I lucked out: my right window had the exact dimensions of the left, so I was able to add it to my cart twice.
Lutron was kind enough to pick up $800 of my order, so I was fully expecting to pay $255.50, but my final bill ended up like this.
After placing my order, I was told that there would be a wait of approximately 10-20 days for my custom shades to be created and shipped. Fair enough! And then they came in … and I got nervous! What if I had measured incorrectly? What if they didn’t fit my windows? What if … what if … Do you ever psych yourself out like that? 😛
I knew before getting started that I would be enlisting my husband, Kev, to help me do the physical install; he has the power tools. Included in each box were the shade, screws for installation, and instructions for install with instructions for connecting them wirelessly. The smaller box had the remote control that I thought I might need but wasn’t sure about.
After consulting the directions, Kev screwed the mounting bracket to the top of the first window frame.
The shade roller locks into the mounting bracket; the cover on the shade holds the batteries and it rotates up or down to give access to the battery compartment.
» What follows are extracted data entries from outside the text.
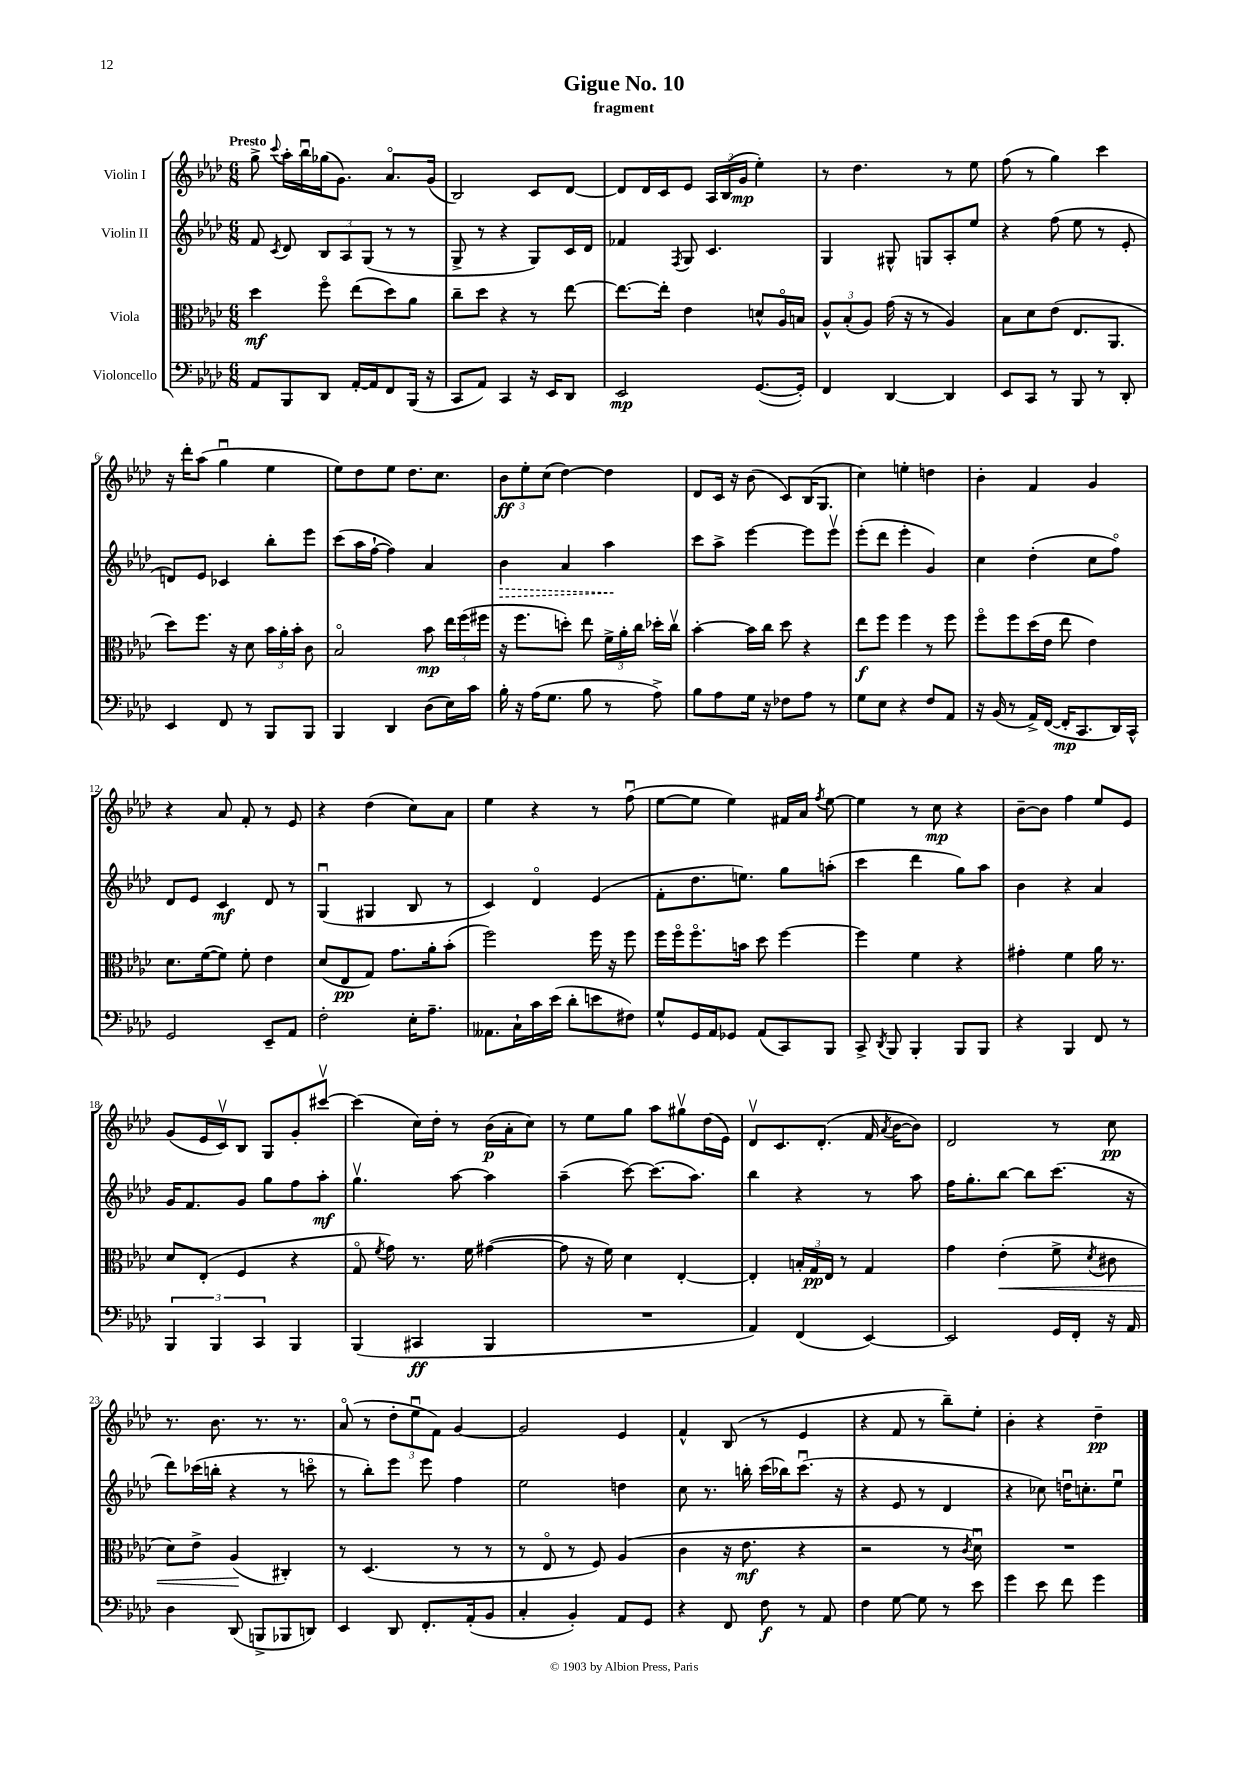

**kern	**kern	**kern	**kern
*staff4	*staff3	*staff2	*staff1
*clefF4	*clefC3	*clefG2	*clefG2
*k[b-e-a-d-]	*k[b-e-a-d-]	*k[b-e-a-d-]	*k[b-e-a-d-]
*M6/8	*M6/8	*M6/8	*M6/8
8AA-	4dd-	8f	8gg^
.	.	8qc	8qqccc
8BBB-	.	8d-	16aa-'
.	.	.	16bb-u
8DD-	8ffo	12B-	(16gg-
.	.	.	8.g)
.	.	12A-	.
[16AA-'	(8ee-	.	.
.	.	(12G	.
16AA-]	.	.	.
8FF	8dd-)	8r	8.a-o
(16BBB-	8a-	8r	.
16r	.	.	(16g
=	=	=	=
8CC	8cc~	8G^	2B-)
8AA-)	8dd-	8r	.
4CC	4r	4r	.
16r	8r	8G)	8c
16EE-	.	.	.
8DD-	[8ee-	16c	[8d-
.	.	16d-	.
=	=	=	=
2EE-	8.ee-_	4f-	8d-]
.	.	.	16d-
.	16ee-']	.	16c
.	.	8qF	.
.	4e-	8G	8e-
.	.	4.c	24A-
.	.	.	(24B-
.	.	.	24g
([8.GG	8d^^	.	4ee-')
.	16A-o	.	.
16GG'])	16B	.	.
=	=	=	=
4FF	12A-^^	4G	8r
.	(12B-'	.	.
.	.	.	4.dd-
.	12A-)	.	.
[4DD-	(16g	8G#^^	.
.	16r	.	.
.	8r	8G	.
4DD-]	4A-)	8A-'	8r
.	.	8ee-	8ee-
=	=	=	=
8EE-	8B-	4r	(8ff
8CC	8d-	.	8r
8r	(8e-	(8ff	4gg)
8BBB-	8.E-	8ee-	.
8r	.	8r	4ccc
.	8.AA-	.	.
8DD-'	.	8e-'	.
=	=	=	=
4EE-	8dd-)	8d)	16r
.	.	.	16ddd-'
.	8.ff	8e-	(8aa-
8FF	.	4c-	4ggu
.	16r	.	.
8r	8d-	.	.
8BBB-	24b-	8bb-'	4ee-
.	24a-'	.	.
.	24b-'	.	.
8BBB-	8c	8eee-	.
=	=	=	=
4BBB-	2B-o	(8ccc	8ee-)
.	.	16aa-	8dd-
.	.	[16ff`	.
4DD-	.	4ff])	8ee-
.	.	.	8.dd-
(8D-	8b-	4a-	.
.	.	.	8.cc
16E-)	24ee-	.	.
.	(24ff	.	.
16c	.	.	.
.	24ff#	.	.
=	=	=	=
16B-'	16r	4b-	12b-
16r	8.ff	.	.
.	.	.	12ee-'
(16A-	.	.	.
.	.	.	(12cc
8.G	.	.	.
.	8dd')	4a-	[4dd-)
8B-	8ee-	.	.
8r	24f^	4aa-	4dd-]
.	24a-'	.	.
.	24cc	.	.
8A-^)	16dd-'	.	.
.	16ccv	.	.
=	=	=	=
8B-	[4b-'	8ccc	8d-
8A-	.	8aa-^	16c
.	.	.	16r
16G	16b-]	[4eee-	(8b-
16r	16cc	.	.
8F-	8dd-	.	8c)
8A-	4r	8eee-]	(16B-
.	.	.	8.G
8r	.	8eee-v	.
=	=	=	=
8G	8ee-	(8eee-'	4cc)
8E-	8ff	8ddd-	.
4r	4ff	4eee-'	4ee'
8F	8r	4g)	4dd
8AA-	8ff	.	.
=	=	=	=
16r	8ffo	4cc	4b-'
(16BB-	.	.	.
8r	8ff	.	.
16AA-^)	(16dd-	(4dd-'	4f
([16FF	16e-	.	.
16FF']	8ee-	.	.
8.CC	.	.	.
.	4e-)	8cc	4g
16DD-)	.	8ffo)	.
16CC^^	.	.	.
=	=	=	=
2GG	8.d-	8d-	4r
.	.	8e-	.
.	([16f	.	.
.	8f])	4c	8a-
.	8f'	.	8f'
8EE-~	4e-	8d-	8r
8AA-	.	8r	8e-
=	=	=	=
2F'	(8d-	(4Gu	4r
.	8E-	.	.
.	8G)	4G#	(4dd-
.	8.g	.	.
16E-'	.	8B-	8cc)
8.A-~	16a-'	.	.
.	(8b-'	8r	8a-
=	=	=	=
8.AA--	2ff)	4c)	4ee-
16C`	.	.	.
16c	.	4d-o	4r
(16e-	.	.	.
8d-'	.	.	.
8e	16ff	(4e-	8r
.	16r	.	.
8F#)	8ff	.	(8ffu
=	=	=	=
8G^^	16ff	8f'	[8ee-
.	16ffo	.	.
16GG	8.ffo	8.dd-	8ee-]
16AA-	.	.	.
8GG-	.	.	4ee-)
.	16b	8.ee)	.
(8AA-	8dd-	.	.
8CC)	[4ff	8gg	16f#
.	.	.	16a-
.	.	.	8qff
8BBB-	.	(8aa'	[8ee-
=	=	=	=
8CC^	4ff]	4ccc	4ee-]
8qDD-	.	.	.
8BBB-	.	.	.
4BBB-'	4f	4ddd-	8r
.	.	.	8cc
8BBB-	4r	8gg)	4r
8BBB-	.	8aa-	.
=	=	=	=
4r	4g#'	4b-	[8b-~
.	.	.	8b-]
4BBB-	4f	4r	4ff
8FF	16a-	4a-	8ee-
.	8.r	.	.
8r	.	.	8e-
=	=	=	=
6BBB-	8d-	16g	(8g
.	.	8.f	.
.	(8E-'	.	16e-
6BBB-	.	.	.
.	.	.	16cv)
.	4F	8g	8B-
6CC	.	.	.
.	.	8gg	8G
4BBB-	4r	8ff	8g'
.	.	8aa-'	[8ccc#v
=	=	=	=
(4BBB-	8Go	4.ggv	(4ccc#]
.	8qf	.	.
.	8g)	.	.
4CC#	8.r	.	16cc)
.	.	.	16dd-'
.	.	[8aa-	8r
.	16f	.	.
4BBB-	([4g#	4aa-]	(16b-
.	.	.	16a-'
.	.	.	8cc)
=	=	=	=
2.r	8g#]	(4aa-~	8r
.	16r	.	8ee-
.	16f)	.	.
.	4d-	[8ccc)	8gg
.	.	(8.ccc]	8aa-
.	[4E-'	.	8gg#v
.	.	8.aa-)	.
.	.	.	(16dd-
.	.	.	16e-)
=	=	=	=
4AA-)	4E-']	4bb-	8d-v
.	.	.	8.c
(4FF	24B'	4r	.
.	24G	.	.
.	.	.	(8.d-'
.	24E-	.	.
.	8r	.	.
[4EE-)	4G	8r	16f
.	.	.	8qa-
.	.	.	[16b-
.	.	8aa-	8b-])
=	=	=	=
2EE-]	4g	16ff	2d-
.	.	8.gg'	.
.	(4e-'	[8bb-	.
.	.	8bb-]	.
16GG	8f^	(8.ccc	8r
16FF'	.	.	.
.	8qd-	.	.
16r	8c#	.	8cc
16AA-	.	16r	.
=	=	=	=
4D-	8d-)	8ddd-)	8.r
.	8e-^	(16ccc-	.
.	.	16bb'	8.b-
(8DD-	(4A-	4r	.
8BBB^	.	.	8.r
8BBB-	4C#')	8r	.
.	.	.	8.r
8DD)	.	8ccco	.
=	=	=	=
4EE-	8r	8r	(8a-o
.	(4.D-	8bb-')	8r
8DD-	.	8eee-	12dd-'
.	.	.	12ee-u
8.FF'	.	8eee-	.
.	.	.	12f)
.	8r	4ff	[4g
(16AA-'	.	.	.
8BB-	8r	.	.
=	=	=	=
4C'	8r	2ee-	2g]
.	8E-o	.	.
4BB-')	8r	.	.
.	8F)	.	.
8AA-	(4A-	4dd	4e-
8GG	.	.	.
=	=	=	=
4r	4c	8cc	4f^^
.	.	8.r	.
8FF	16r	.	(8B-
.	8.e-	16bb'	.
8F	.	(16ccc	8r
.	.	16bb-)	.
8r	4r	(8.cccu	4e-
8AA-	.	.	.
.	.	16r	.
=	=	=	=
4F	2r	4r	4r
[8G	.	8e-	8f
8G]	.	8r	8r
8r	8r	4d-	8bb-~)
.	8qc	.	.
8e-	8d-u)	.	8ee-'
=	=	=	=
4g	2.r	4r	4b-'
8e-	.	8cc-)	4r
8f	.	16ddu	.
.	.	8.cc'	.
4g	.	.	4dd-~
.	.	8ee-u	.
==	==	==	==
*-	*-	*-	*-
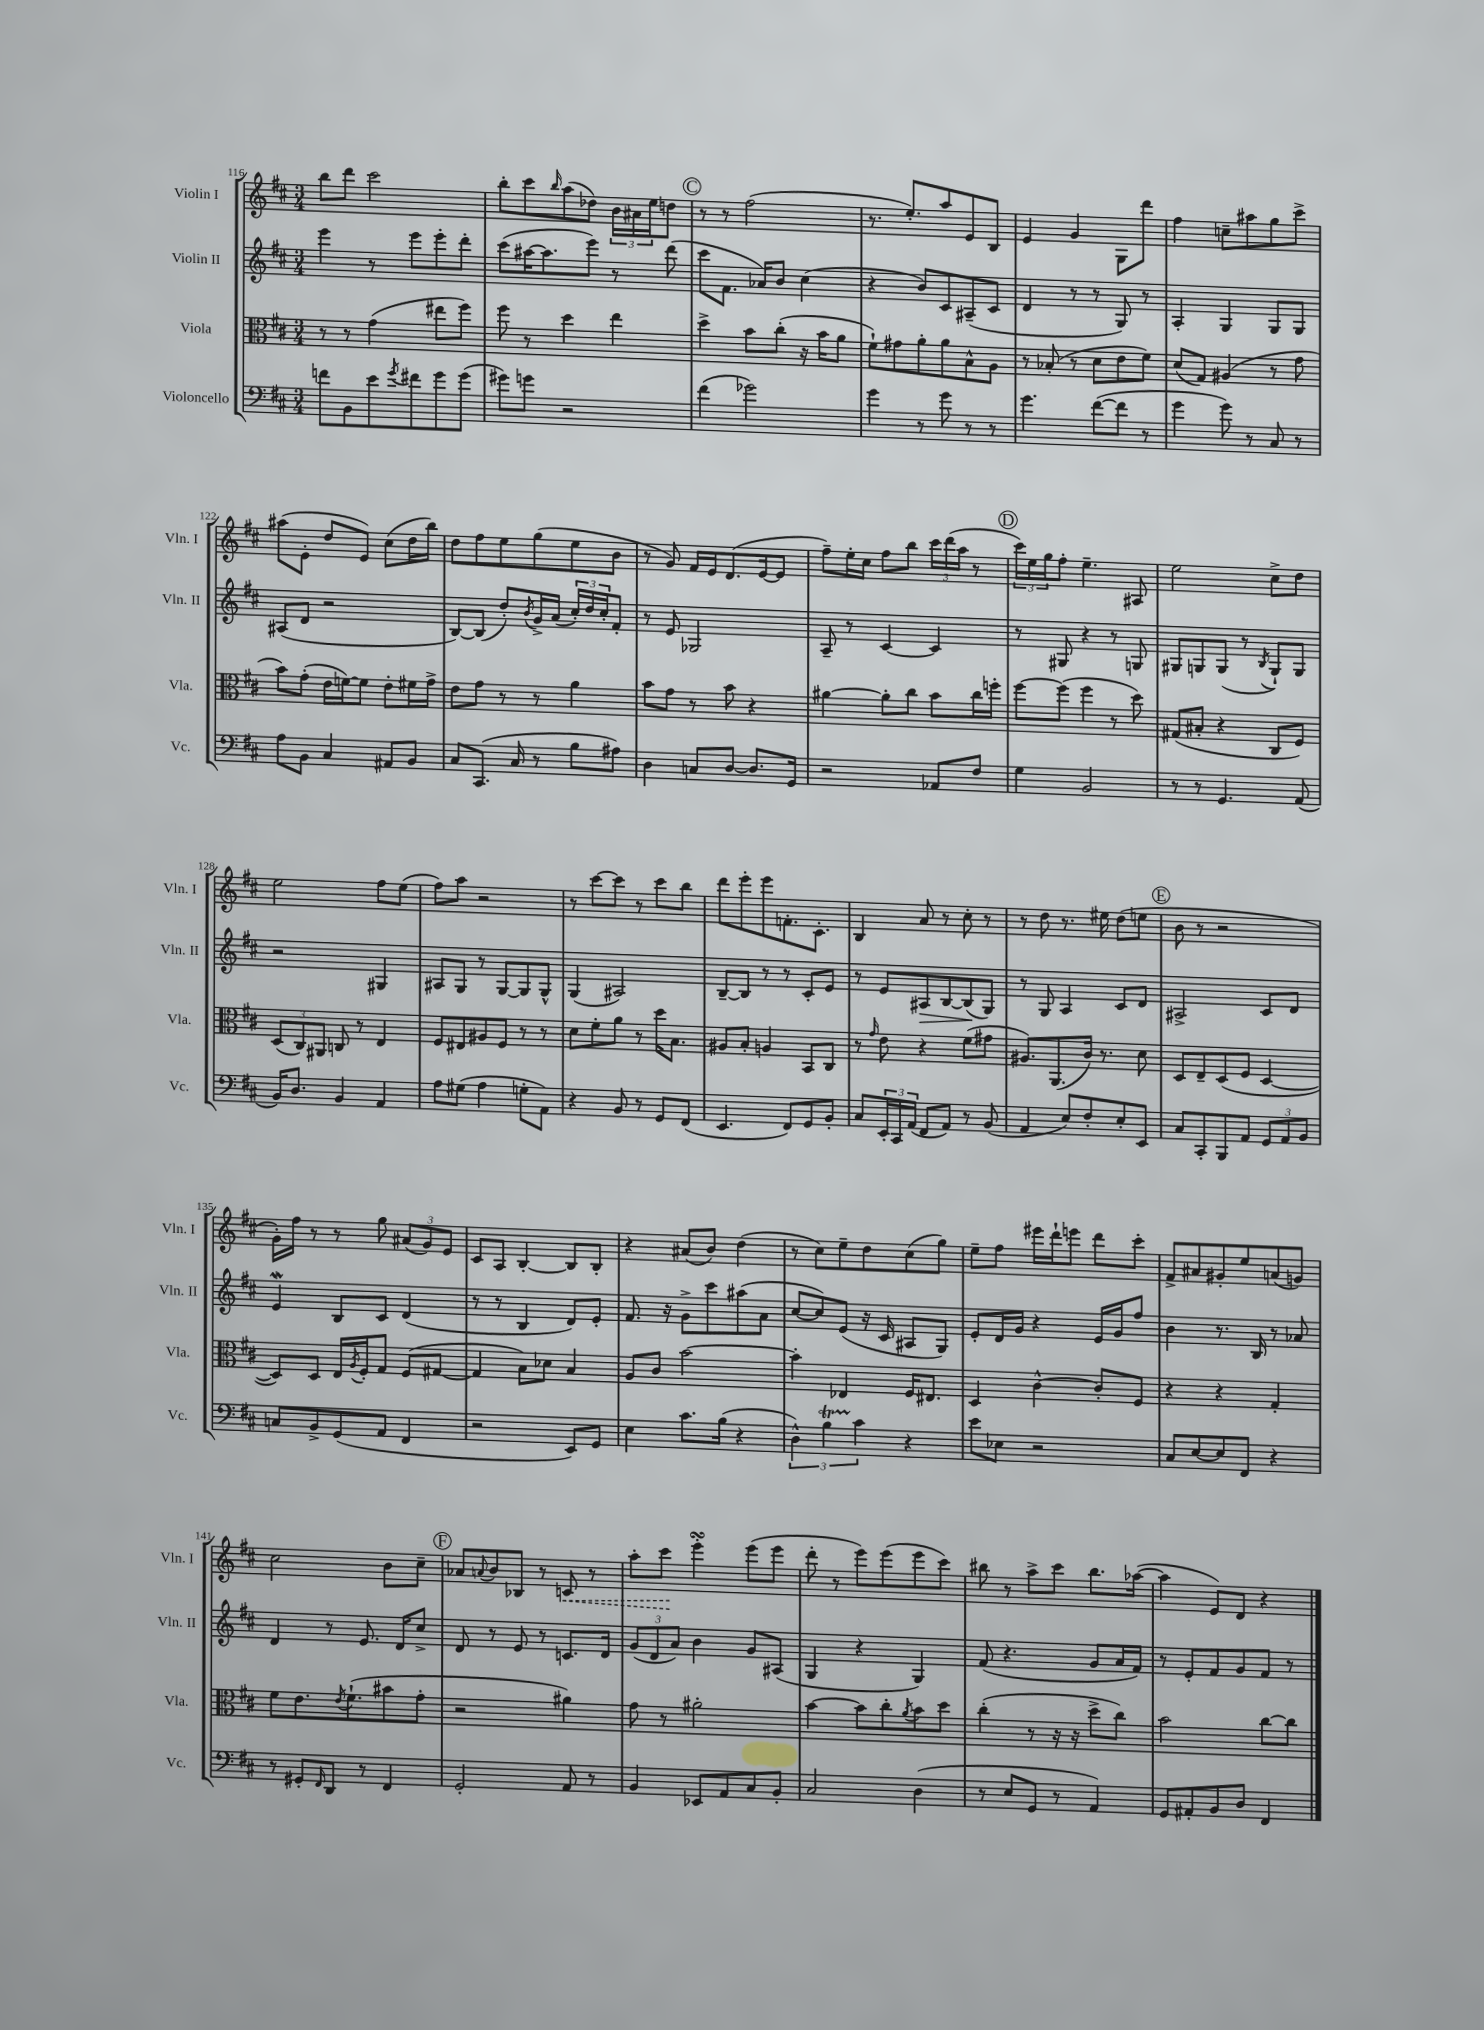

Kev couldn’t help himself; he wanted to see what the shades would look like so he pulled them down — only to discover that you can’t roll them back up. I figured I’d be able to wind them back up later via the remote or software (I was right), but it’s probably a better idea not to do this.
After Kev had installed the second shade, he pulled it down to match. Thanks? 😉
The shades were mounted (very easily, I might add), and now it was time for me to add the batteries. Each side took eight D-cells, but I think this varies depending upon the width of the shade. Once the batteries were slid into their holder, I swiveled the battery cover back up over them. I like that it is easy to open and close the battery compartment, but I still hope I won’t have to change them that often. We shall see!
Our patented power technology yields industry leading battery performance with store bought batteries. Battery life depends on the type of shade, the shade size, the fabric selected and the number of times shades are opened and closed each day. That means the shade has the potential to move thousands of times on a single set of batteries.
This is the Lutron bridge. If you haven’t installed one before, it’s very straightforward; you just plug the microUSB into the bridge and then plug the ethernet cable into the back of the bridge and a free port on your router. I have an eero in my office, so I used one of its empty slots.
Since I want to be able to use my phone, HomeKit, and Amazon Alexa to control my shades, I downloaded the Lutron Caseta app and started setting things up. I had to create an account with Lutron, and then install an update.
Now comes the fun part — adding a device. Select shade/drapery, and go from there.
You’ll add each shade individually. There’s a little clear button on the right of each shade that has to be pressed for pairing; that’s probably the most difficult part of this process. By the time you’ve done it twice, you’ll be an old pro.
Now I had both shades added, but remember they were hanging half open? I needed to get them set right and then set upper and lower limits.